THE DATA.
——

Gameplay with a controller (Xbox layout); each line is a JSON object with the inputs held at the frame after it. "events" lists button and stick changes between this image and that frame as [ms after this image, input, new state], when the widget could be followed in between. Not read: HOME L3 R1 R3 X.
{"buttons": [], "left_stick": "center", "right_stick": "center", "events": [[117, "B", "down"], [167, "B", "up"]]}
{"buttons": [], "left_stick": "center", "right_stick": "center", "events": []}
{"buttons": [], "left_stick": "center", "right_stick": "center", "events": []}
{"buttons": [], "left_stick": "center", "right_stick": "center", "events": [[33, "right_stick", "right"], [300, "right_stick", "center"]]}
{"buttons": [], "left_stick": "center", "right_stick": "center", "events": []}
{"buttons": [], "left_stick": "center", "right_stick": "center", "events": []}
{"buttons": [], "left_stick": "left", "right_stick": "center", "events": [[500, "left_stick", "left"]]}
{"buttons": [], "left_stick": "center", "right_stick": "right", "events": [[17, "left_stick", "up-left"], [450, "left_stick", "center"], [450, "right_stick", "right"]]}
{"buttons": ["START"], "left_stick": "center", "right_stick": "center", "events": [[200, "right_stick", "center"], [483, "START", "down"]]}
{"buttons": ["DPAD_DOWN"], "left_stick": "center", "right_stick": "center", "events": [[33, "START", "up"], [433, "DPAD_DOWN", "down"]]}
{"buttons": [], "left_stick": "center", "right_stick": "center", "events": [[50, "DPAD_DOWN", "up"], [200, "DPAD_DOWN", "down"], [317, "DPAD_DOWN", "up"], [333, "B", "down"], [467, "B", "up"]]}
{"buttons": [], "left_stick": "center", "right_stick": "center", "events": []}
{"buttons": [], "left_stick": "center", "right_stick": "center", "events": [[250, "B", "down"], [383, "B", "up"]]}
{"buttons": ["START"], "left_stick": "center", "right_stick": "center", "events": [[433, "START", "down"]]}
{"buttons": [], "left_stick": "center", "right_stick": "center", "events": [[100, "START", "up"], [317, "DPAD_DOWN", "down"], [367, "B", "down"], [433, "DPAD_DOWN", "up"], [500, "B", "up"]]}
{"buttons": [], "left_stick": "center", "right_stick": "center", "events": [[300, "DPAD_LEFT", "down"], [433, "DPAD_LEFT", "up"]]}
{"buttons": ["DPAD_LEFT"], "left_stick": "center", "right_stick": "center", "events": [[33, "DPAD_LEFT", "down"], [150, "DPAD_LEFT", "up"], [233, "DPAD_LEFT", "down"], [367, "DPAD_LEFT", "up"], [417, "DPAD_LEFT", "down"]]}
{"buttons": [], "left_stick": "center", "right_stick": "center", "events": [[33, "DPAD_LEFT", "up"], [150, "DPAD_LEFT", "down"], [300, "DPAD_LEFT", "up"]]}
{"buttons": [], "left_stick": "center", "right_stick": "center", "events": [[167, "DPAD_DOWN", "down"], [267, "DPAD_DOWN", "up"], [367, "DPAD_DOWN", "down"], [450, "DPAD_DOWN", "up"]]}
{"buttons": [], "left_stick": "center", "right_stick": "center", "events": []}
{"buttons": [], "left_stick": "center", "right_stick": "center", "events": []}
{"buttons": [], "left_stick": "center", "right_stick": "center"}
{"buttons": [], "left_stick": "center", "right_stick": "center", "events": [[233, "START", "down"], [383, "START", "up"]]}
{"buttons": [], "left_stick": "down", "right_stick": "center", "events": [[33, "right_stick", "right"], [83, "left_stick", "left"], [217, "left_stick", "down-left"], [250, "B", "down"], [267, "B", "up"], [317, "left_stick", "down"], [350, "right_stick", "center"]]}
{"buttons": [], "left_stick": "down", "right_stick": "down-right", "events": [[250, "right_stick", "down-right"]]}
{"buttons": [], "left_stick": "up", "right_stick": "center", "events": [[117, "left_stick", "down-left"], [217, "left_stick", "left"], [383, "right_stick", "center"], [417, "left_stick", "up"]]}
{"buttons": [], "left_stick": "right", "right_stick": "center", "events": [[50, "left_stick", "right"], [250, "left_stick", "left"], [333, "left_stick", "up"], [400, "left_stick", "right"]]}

——

WHAT YOU WILL DO. Your answer should be all lines from the data that contain "START".

ANSWER SPACE.
{"buttons": ["START"], "left_stick": "center", "right_stick": "center", "events": [[200, "right_stick", "center"], [483, "START", "down"]]}
{"buttons": ["DPAD_DOWN"], "left_stick": "center", "right_stick": "center", "events": [[33, "START", "up"], [433, "DPAD_DOWN", "down"]]}
{"buttons": ["START"], "left_stick": "center", "right_stick": "center", "events": [[433, "START", "down"]]}
{"buttons": [], "left_stick": "center", "right_stick": "center", "events": [[100, "START", "up"], [317, "DPAD_DOWN", "down"], [367, "B", "down"], [433, "DPAD_DOWN", "up"], [500, "B", "up"]]}
{"buttons": [], "left_stick": "center", "right_stick": "center", "events": [[233, "START", "down"], [383, "START", "up"]]}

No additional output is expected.